§ **Requirement**
The entries below are to be repeated exactly, with the pictures left out.

§ **Extracted information**
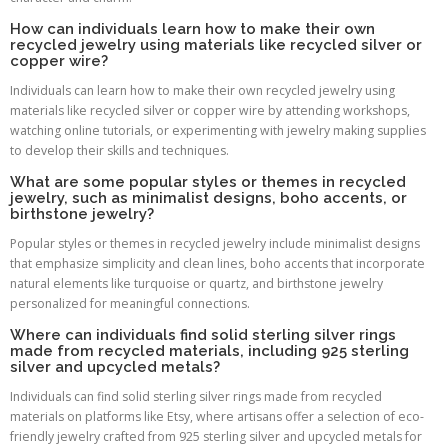
How can individuals learn how to make their own
recycled jewelry using materials like recycled silver or
copper wire?
Individuals can learn how to make their own recycled jewelry using
materials like recycled silver or copper wire by attending workshops,
watching online tutorials, or experimenting with jewelry making supplies
to develop their skills and techniques.
What are some popular styles or themes in recycled
jewelry, such as minimalist designs, boho accents, or
birthstone jewelry?
Popular styles or themes in recycled jewelry include minimalist designs
that emphasize simplicity and clean lines, boho accents that incorporate
natural elements like turquoise or quartz, and birthstone jewelry
personalized for meaningful connections.
Where can individuals find solid sterling silver rings
made from recycled materials, including 925 sterling
silver and upcycled metals?
Individuals can find solid sterling silver rings made from recycled
materials on platforms like Etsy, where artisans offer a selection of eco-
friendly jewelry crafted from 925 sterling silver and upcycled metals for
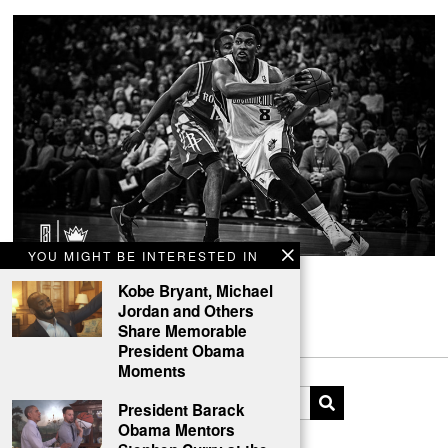
YOU MIGHT BE INTERESTED IN
Rudy Gay Branding Identity Concept
Kobe Bryant, Michael
Jordan and Others
Branding Rudy Gay.
Share Memorable
President Obama
Moments
President Barack
Obama Mentors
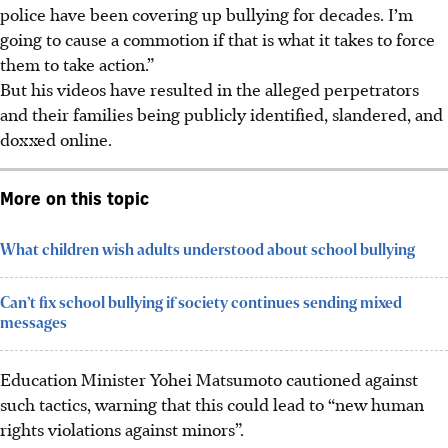
police have been covering up bullying for decades. I’m
going to cause a commotion if that is what it takes to force
them to take action.”
But his videos have resulted in the alleged perpetrators
and their families being publicly identified, slandered, and
doxxed online.
More on this topic
What children wish adults understood about school bullying
Can’t fix school bullying if society continues sending mixed
messages
Education Minister Yohei Matsumoto cautioned against
such tactics, warning that this could lead to “new human
rights violations against minors”.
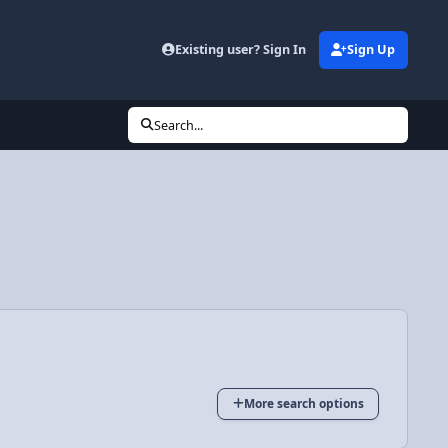
Existing user? Sign In
Sign Up
Search...
More search options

§ **Expected answer**
How can individuals learn how to make their own
recycled jewelry using materials like recycled silver or
copper wire?
Individuals can learn how to make their own recycled jewelry using
materials like recycled silver or copper wire by attending workshops,
watching online tutorials, or experimenting with jewelry making supplies
to develop their skills and techniques.
What are some popular styles or themes in recycled
jewelry, such as minimalist designs, boho accents, or
birthstone jewelry?
Popular styles or themes in recycled jewelry include minimalist designs
that emphasize simplicity and clean lines, boho accents that incorporate
natural elements like turquoise or quartz, and birthstone jewelry
personalized for meaningful connections.
Where can individuals find solid sterling silver rings
made from recycled materials, including 925 sterling
silver and upcycled metals?
Individuals can find solid sterling silver rings made from recycled
materials on platforms like Etsy, where artisans offer a selection of eco-
friendly jewelry crafted from 925 sterling silver and upcycled metals for
YOU MIGHT BE INTERESTED IN
Rudy Gay Branding Identity Concept
Kobe Bryant, Michael
Jordan and Others
Branding Rudy Gay.
Share Memorable
President Obama
Moments
President Barack
Obama Mentors
police have been covering up bullying for decades. I’m
going to cause a commotion if that is what it takes to force
them to take action.”
But his videos have resulted in the alleged perpetrators
and their families being publicly identified, slandered, and
doxxed online.
More on this topic
What children wish adults understood about school bullying
Can’t fix school bullying if society continues sending mixed
messages
Education Minister Yohei Matsumoto cautioned against
such tactics, warning that this could lead to “new human
rights violations against minors”.
Existing user? Sign In
Sign Up
Search...
More search options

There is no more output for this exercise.